Après cette période déterminante, Stern poursuit son parcours auprès de plusieurs des musiciens les plus importants de sa génération.
Il joue notamment avec Jaco Pastorius, dont il devient l’un des proches compagnons musicaux.
Les deux artistes partagent une même intensité, une relation très physique à l’instrument et une volonté de pousser la musique jusqu’à ses limites. Leurs parcours resteront profondément liés, sur scène comme dans l’histoire du jazz électrique.
Mike Stern collabore également avec les Brecker Brothers, David Sanborn, Joe Henderson et Steps Ahead.
Ces rencontres témoignent de sa capacité à évoluer dans des univers très différents tout en conservant une identité immédiatement reconnaissable.
À partir des années 1980, il développe parallèlement une importante carrière sous son propre nom.
Ses albums mêlent compositions originales, blues, ballades, funk, rock et improvisations électriques. Il y invite régulièrement des figures majeures de la scène internationale et impose progressivement une écriture personnelle, dans laquelle la puissance ne prend jamais le dessus sur la finesse harmonique.
Son influence dépasse aujourd’hui largement les frontières du jazz.
Plusieurs générations de guitaristes se reconnaissent dans ce son clair et saturé à la fois, dans ses longues phrases chantantes et dans cette manière d’associer la virtuosité à une émotion directe, sans jamais transformer la musique en simple démonstration technique.
Continuer à jouer
La carrière de Mike Stern a également été traversée par des épreuves.
En 2016, une grave chute lui cause d’importantes blessures aux bras et aux mains. Pour un guitariste, un tel accident aurait pu mettre un terme à toute possibilité de poursuivre sa carrière.
Il reprend pourtant progressivement l’instrument, adapte sa technique et son matériel, puis retrouve la scène.
Cette volonté de continuer dit beaucoup de son rapport à la musique.
Jouer n’est pas seulement un métier ou une habitude.

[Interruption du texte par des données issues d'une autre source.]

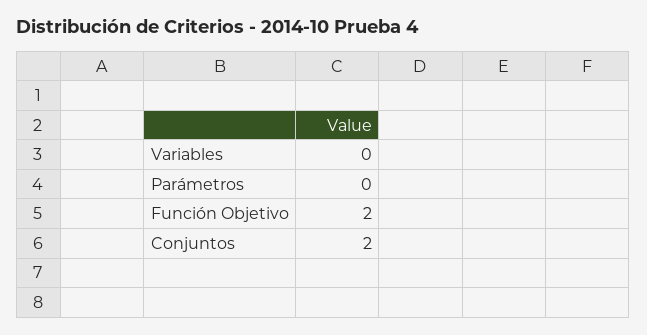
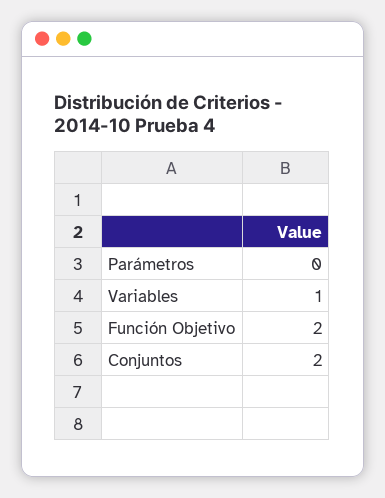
Variables: 0 -> 1

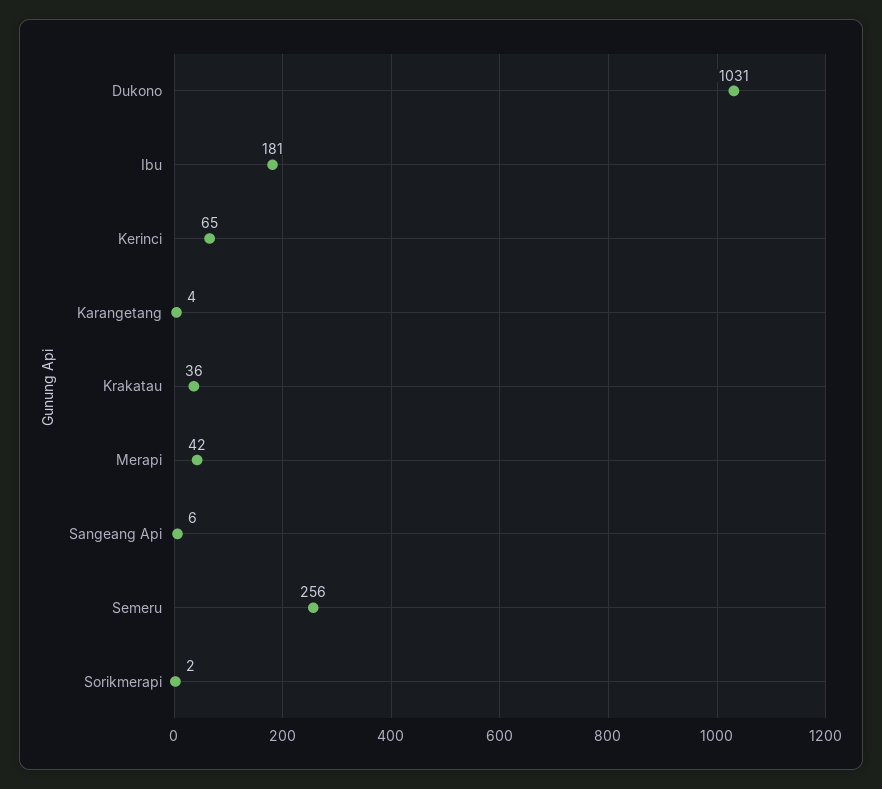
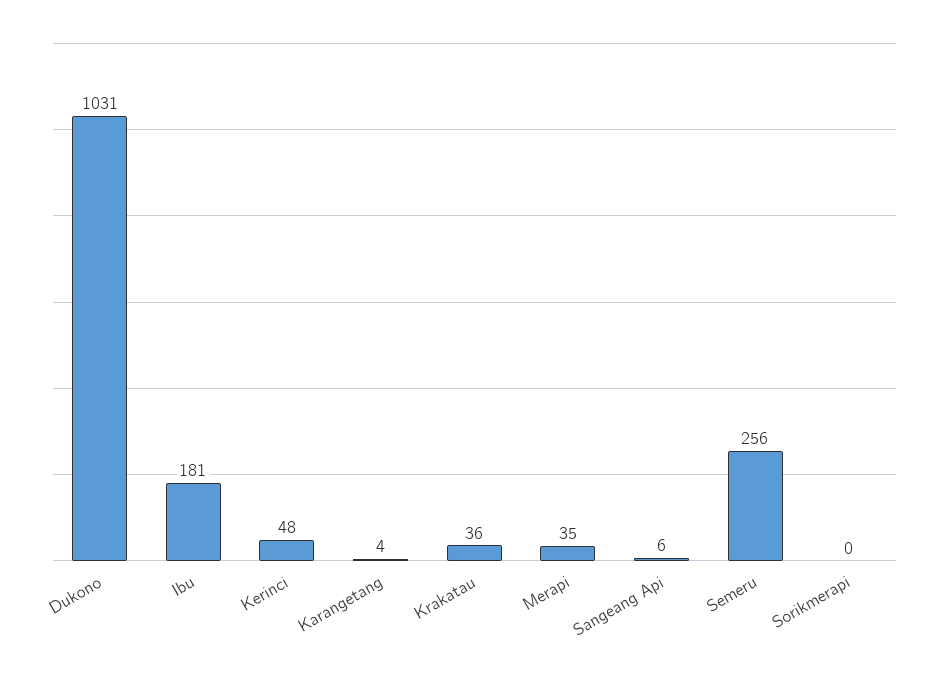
Kerinci: 65 -> 48
Merapi: 42 -> 35
Sorikmerapi: 2 -> 0

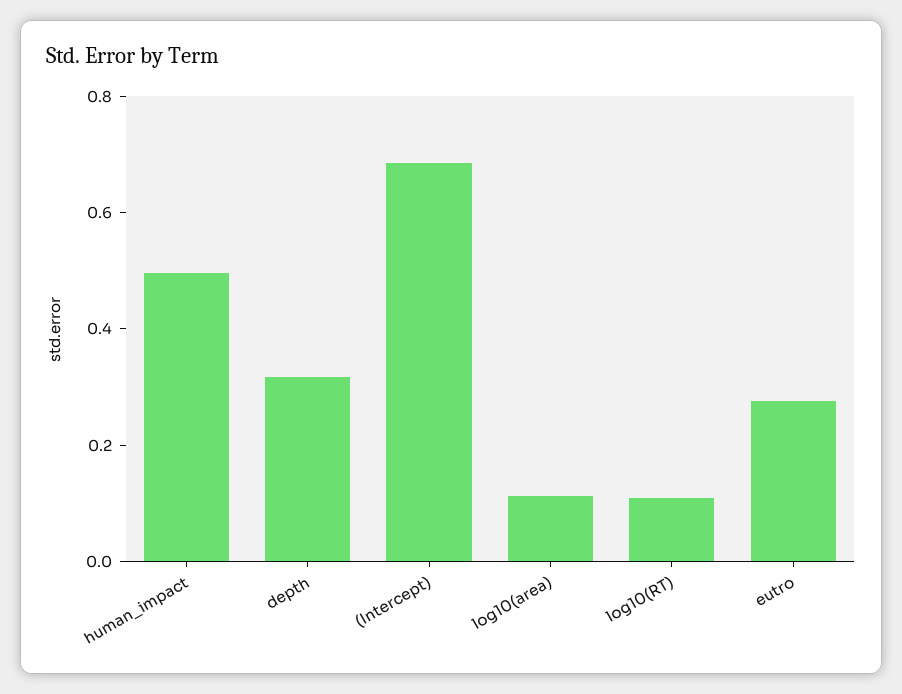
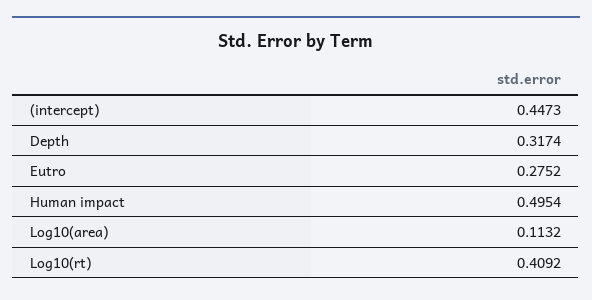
(Intercept): 0.7 -> 0.4473
log10(RT): 0.1 -> 0.4092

C’est une nécessité, mais aussi une source de joie qui semble toujours se renouveler.
À Jazz à Juan, cette joie était évidente.
Elle se lisait sur scène, dans l’écoute entre les musiciens, dans leur énergie et dans cette façon de faire circuler la musique avec le public.

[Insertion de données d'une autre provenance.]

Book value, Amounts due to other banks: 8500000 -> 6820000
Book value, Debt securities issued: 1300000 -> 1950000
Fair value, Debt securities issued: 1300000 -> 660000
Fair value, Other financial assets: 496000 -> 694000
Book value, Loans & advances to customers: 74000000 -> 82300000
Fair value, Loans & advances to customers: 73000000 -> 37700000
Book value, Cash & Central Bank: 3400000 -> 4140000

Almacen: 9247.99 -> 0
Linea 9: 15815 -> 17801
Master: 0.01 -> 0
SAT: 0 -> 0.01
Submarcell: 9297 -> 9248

Elle était encore présente quelques heures plus tard, à la descente du bus.
Le sourire intact
Mike Stern ne cherche pas à raconter lui-même l’immensité de son parcours.
Il sourit, remercie, évoque ses amis et dit simplement qu’il est toujours heureux de jouer.
Cette modestie contraste avec l’importance de sa carrière, mais elle en révèle peut-être aussi le moteur profond.
De Blood, Sweat & Tears à Billy Cobham, de Miles Davis à Jaco Pastorius, des Brecker Brothers à ses nombreux projets personnels, Mike Stern n’a jamais cessé d’avancer.
Plus de cinquante ans après ses débuts, sa musique ne donne pas le sentiment d’appartenir au passé.
Elle demeure vive, brillante et ouverte.
Et alors qu’un départ était prévu dès six heures du matin, Mike Stern a encore trouvé le temps de s’arrêter, de sourire et de partager quelques mots.
Une scène toute simple, mais qui résume parfaitement le musicien : une guitare, des amis, la route et ce bonheur intact de continuer à jouer.